— Begin Records provided —

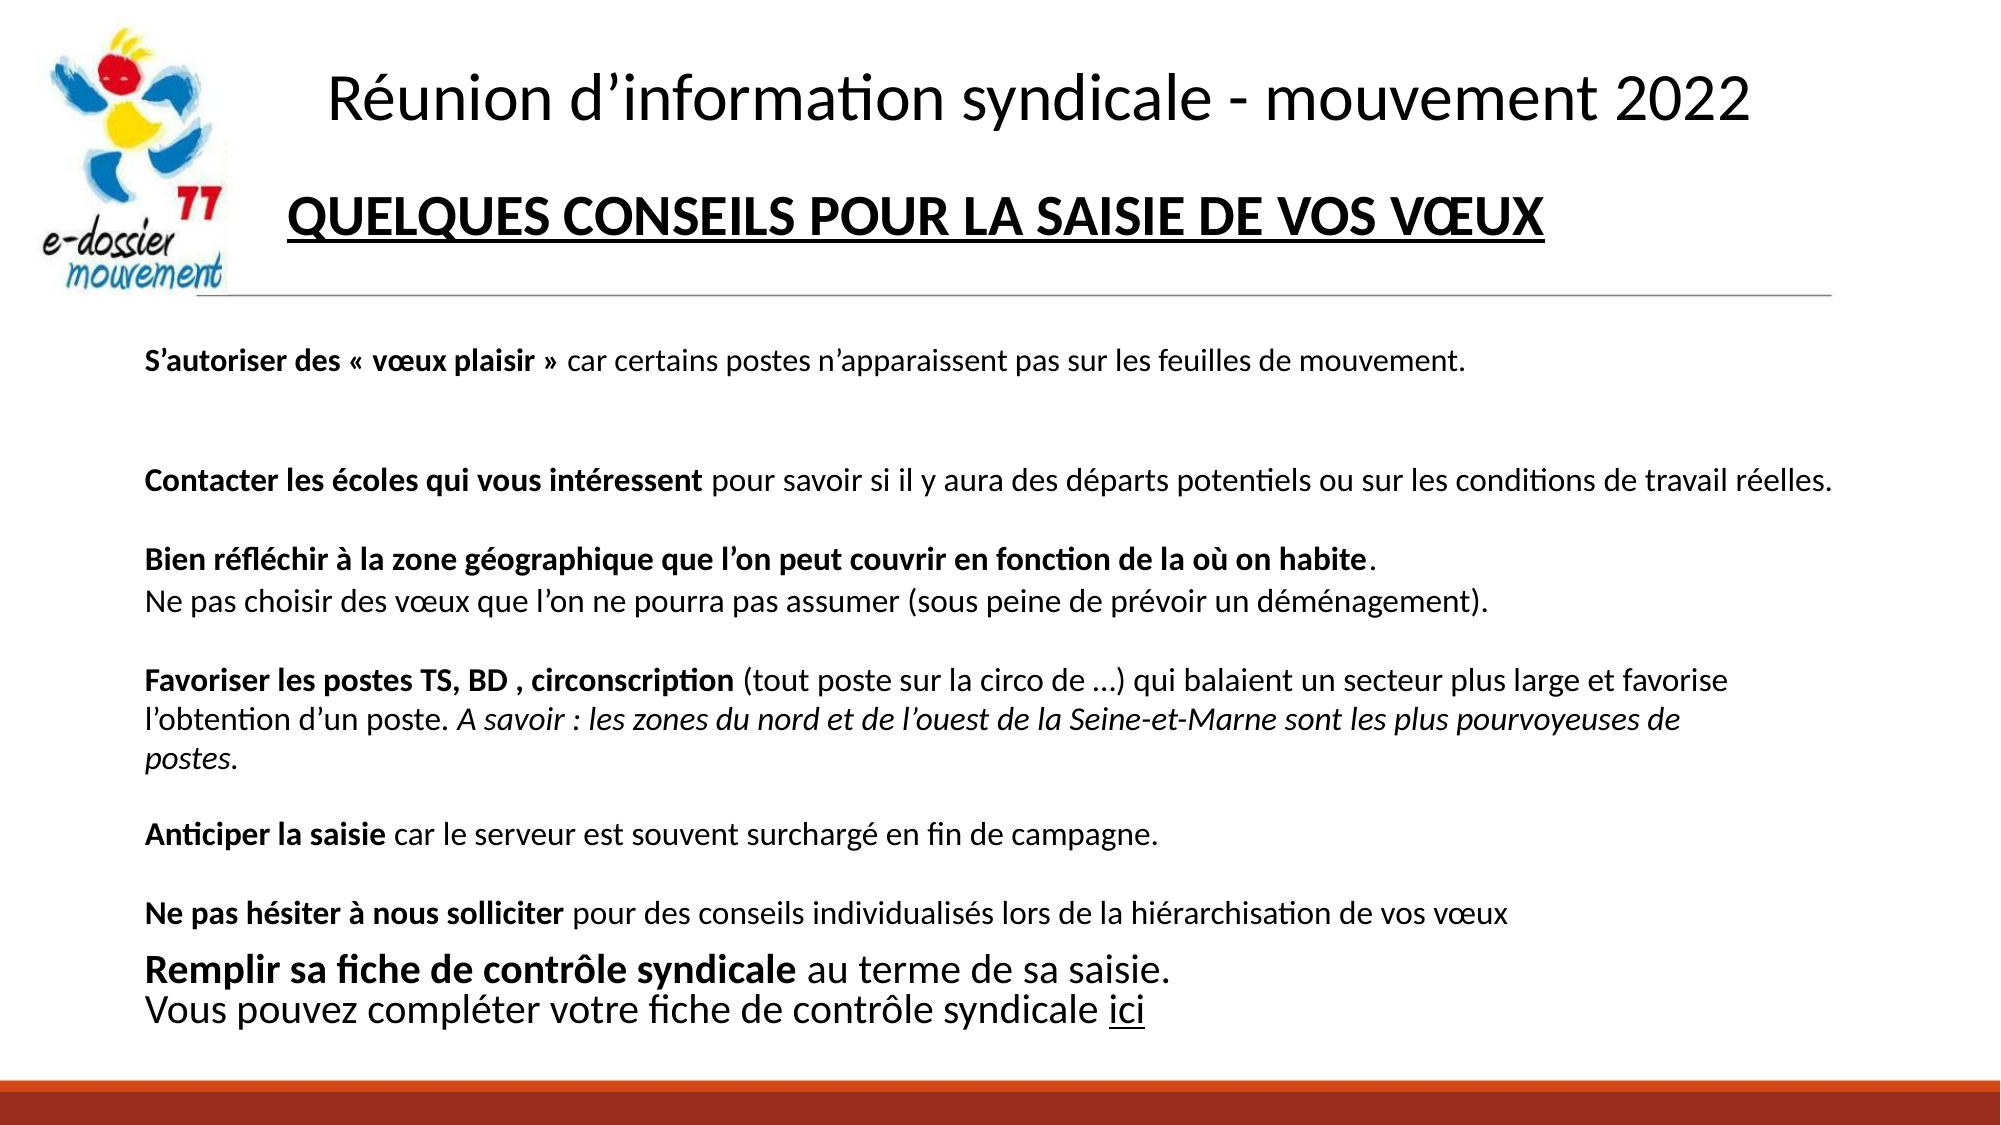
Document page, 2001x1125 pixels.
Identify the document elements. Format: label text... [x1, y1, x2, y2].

text_box Remplir sa fiche de contrôle syndicale au terme de sa saisie. Vous pouvez compléter votre fiche de contrôle syndicale ici [144, 952, 1851, 1033]
text_box Contacter les écoles qui vous intéressent pour savoir si il y aura des départs potentiels ou sur les conditions de travail réelles. [144, 459, 1898, 500]
text_box Réunion d’information syndicale - mouvement 2022 [327, 55, 1805, 138]
text_box Ne pas hésiter à nous solliciter pour des conseils individualisés lors de la hiérarchisation de vos vœux [144, 860, 1822, 934]
text_box [0, 0, 2000, 1125]
text_box QUELQUES CONSEILS POUR LA SAISIE DE VOS VŒUX [287, 178, 1569, 250]
text_box Favoriser les postes TS, BD , circonscription (tout poste sur la circo de …) qui balaient un secteur plus large et favorise l’obtention d’un poste. A savoir : les zones du nord et de l’ouest de la Seine-et-Marne sont les plus pourvoyeuses de postes. [144, 659, 1774, 817]
text_box S’autoriser des « vœux plaisir » car certains postes n’apparaissent pas sur les feuilles de mouvement. [144, 339, 1805, 380]
text_box Anticiper la saisie car le serveur est souvent surchargé en fin de campagne. [144, 780, 1178, 854]
text_box Bien réfléchir à la zone géographique que l’on peut couvrir en fonction de la où on habite. Ne pas choisir des vœux que l’on ne pourra pas assumer (sous peine de prévoir un déménagement). [144, 539, 1851, 621]
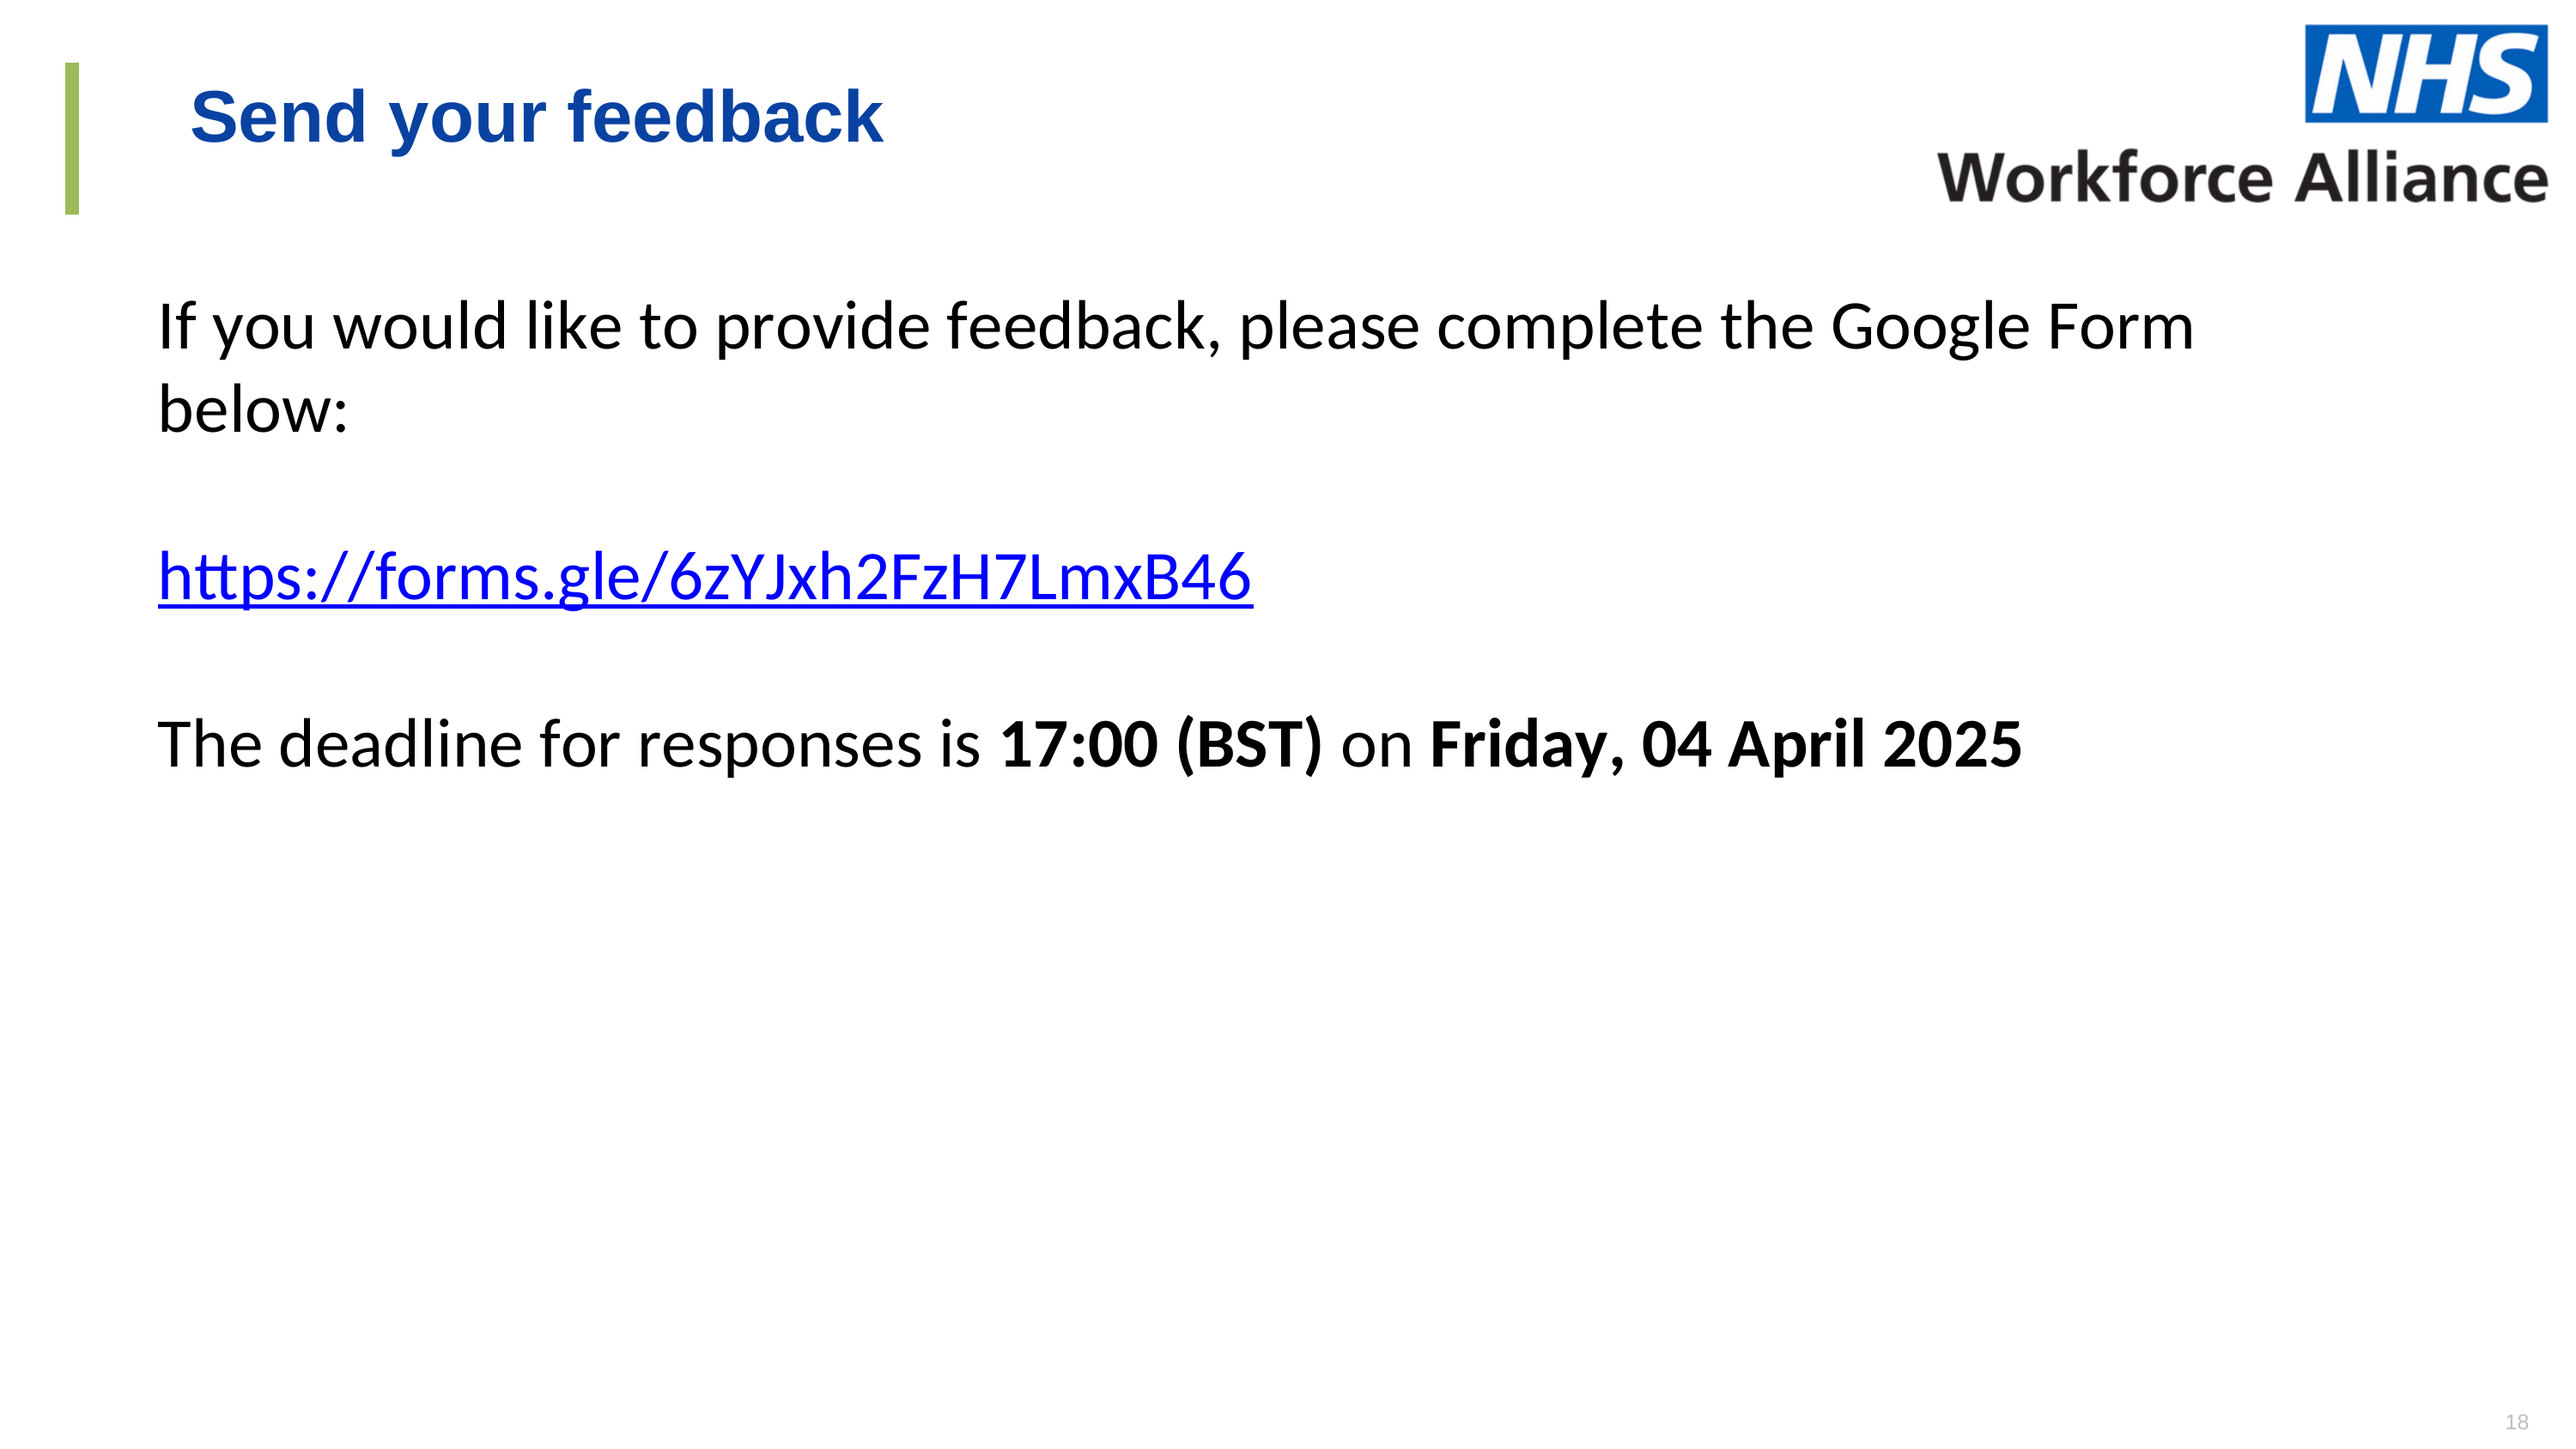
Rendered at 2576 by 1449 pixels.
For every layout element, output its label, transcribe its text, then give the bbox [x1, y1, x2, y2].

text_box [1936, 23, 2550, 203]
list Send your feedback [100, 63, 1936, 164]
text_box If you would like to provide feedback, please complete the Google Form below: https://forms.gle/6zYJxh2FzH7LmxB46 The deadline for responses is 17:00 (BST) on Friday, 04 April 2025 [144, 266, 2412, 1175]
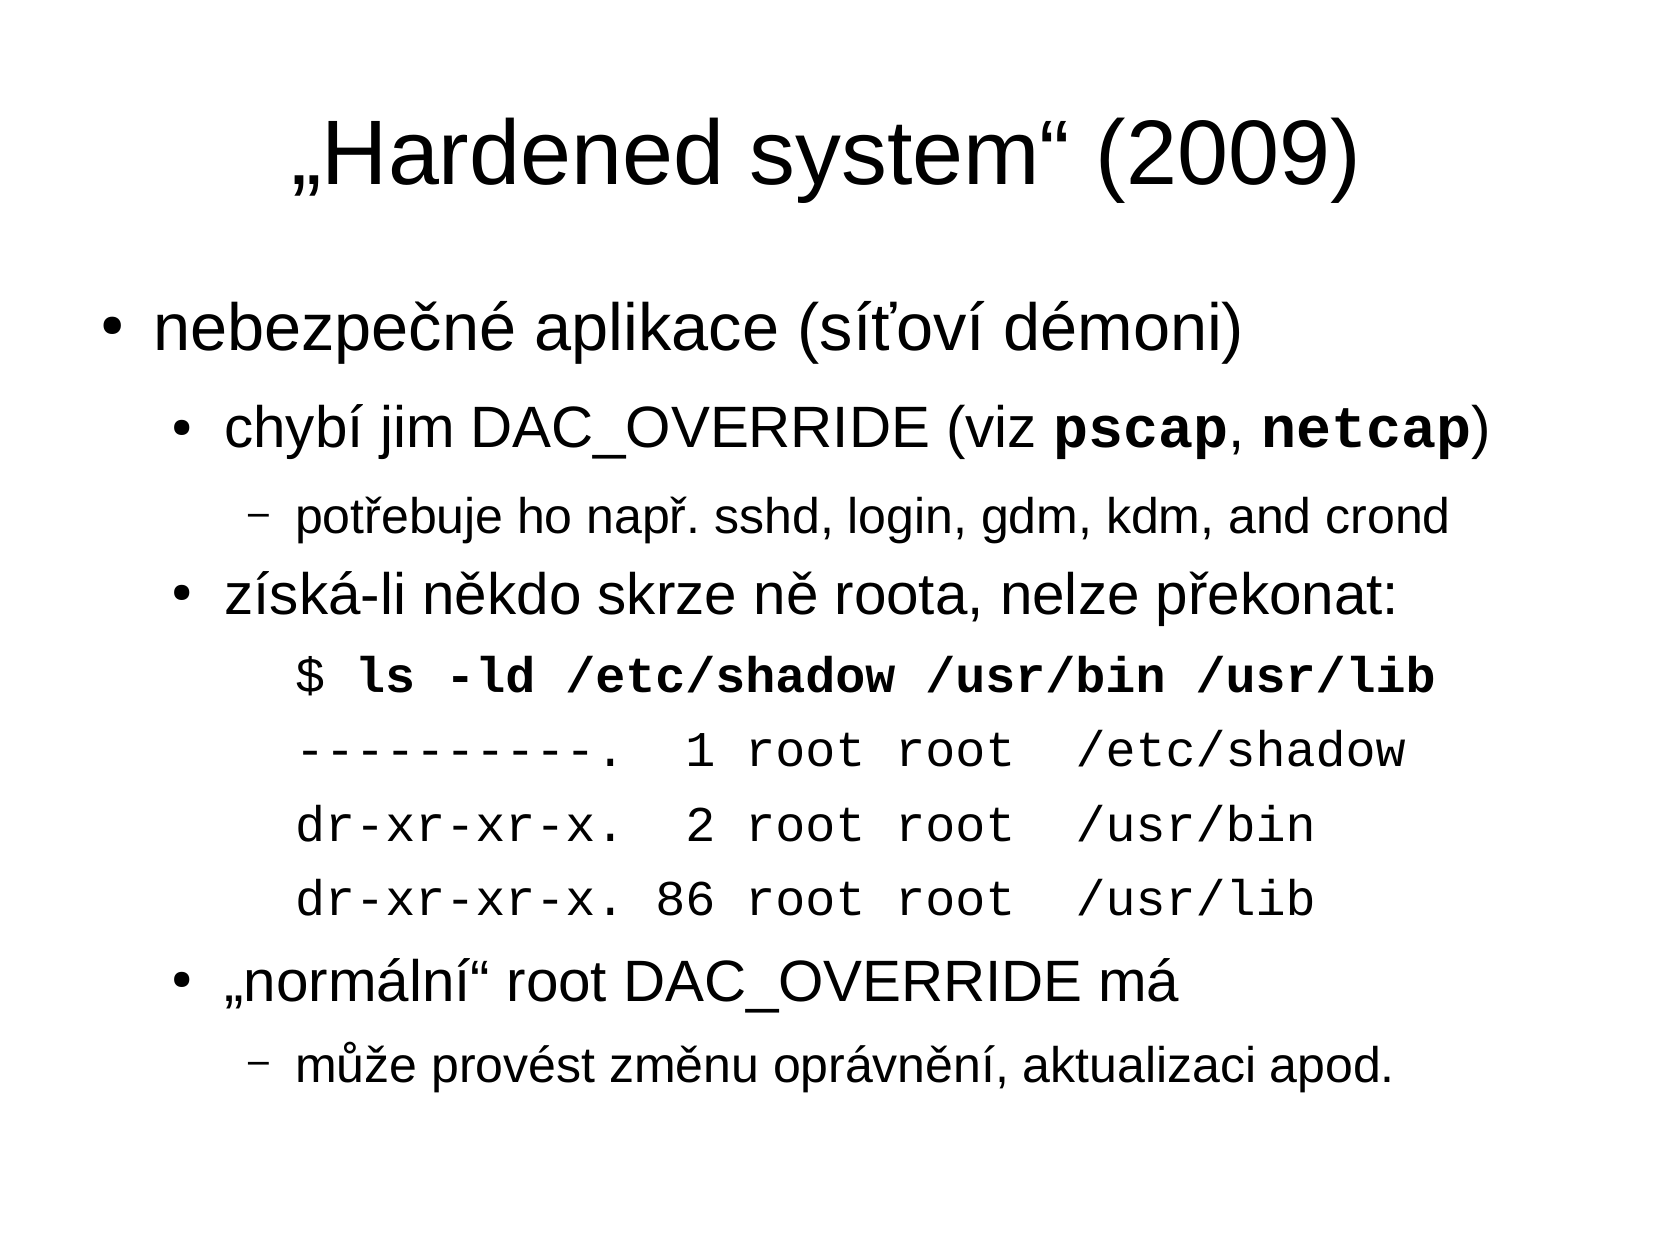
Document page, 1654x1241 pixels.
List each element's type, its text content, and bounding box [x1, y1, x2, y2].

— End Records provided —

• [Task prompt] Turn every line of the entries above into a numbered list, skipping blank lines and leaving out the pictures.

• [Answer in full]
1. Document page, 2001x1125 pixels.
2. Identify the document elements. Format: label text... [x1, y1, x2, y2].
3. text_box Remplir sa fiche de contrôle syndicale au terme de sa saisie. Vous pouvez compléter votre fiche de contrôle syndicale ici [144, 952, 1851, 1033]
4. text_box Contacter les écoles qui vous intéressent pour savoir si il y aura des départs potentiels ou sur les conditions de travail réelles. [144, 459, 1898, 500]
5. text_box Réunion d’information syndicale - mouvement 2022 [327, 55, 1805, 138]
6. text_box Ne pas hésiter à nous solliciter pour des conseils individualisés lors de la hiérarchisation de vos vœux [144, 860, 1822, 934]
7. text_box [0, 0, 2000, 1125]
8. text_box QUELQUES CONSEILS POUR LA SAISIE DE VOS VŒUX [287, 178, 1569, 250]
9. text_box Favoriser les postes TS, BD , circonscription (tout poste sur la circo de …) qui balaient un secteur plus large et favorise l’obtention d’un poste. A savoir : les zones du nord et de l’ouest de la Seine-et-Marne sont les plus pourvoyeuses de postes. [144, 659, 1774, 817]
10. text_box S’autoriser des « vœux plaisir » car certains postes n’apparaissent pas sur les feuilles de mouvement. [144, 339, 1805, 380]
11. text_box Anticiper la saisie car le serveur est souvent surchargé en fin de campagne. [144, 780, 1178, 854]
12. text_box Bien réfléchir à la zone géographique que l’on peut couvrir en fonction de la où on habite. Ne pas choisir des vœux que l’on ne pourra pas assumer (sous peine de prévoir un déménagement). [144, 539, 1851, 621]
13. Rendered at 2576 by 1449 pixels.
14. For every layout element, output its label, transcribe its text, then give the bbox [x1, y1, x2, y2].
15. text_box [1936, 23, 2550, 203]
16. list Send your feedback [100, 63, 1936, 164]
17. text_box If you would like to provide feedback, please complete the Google Form below: https://forms.gle/6zYJxh2FzH7LmxB46 The deadline for responses is 17:00 (BST) on Friday, 04 April 2025 [144, 266, 2412, 1175]
18. Document page, 1654x1241 pixels.
19. List each element's type, its text content, and bounding box [x1, y1, x2, y2].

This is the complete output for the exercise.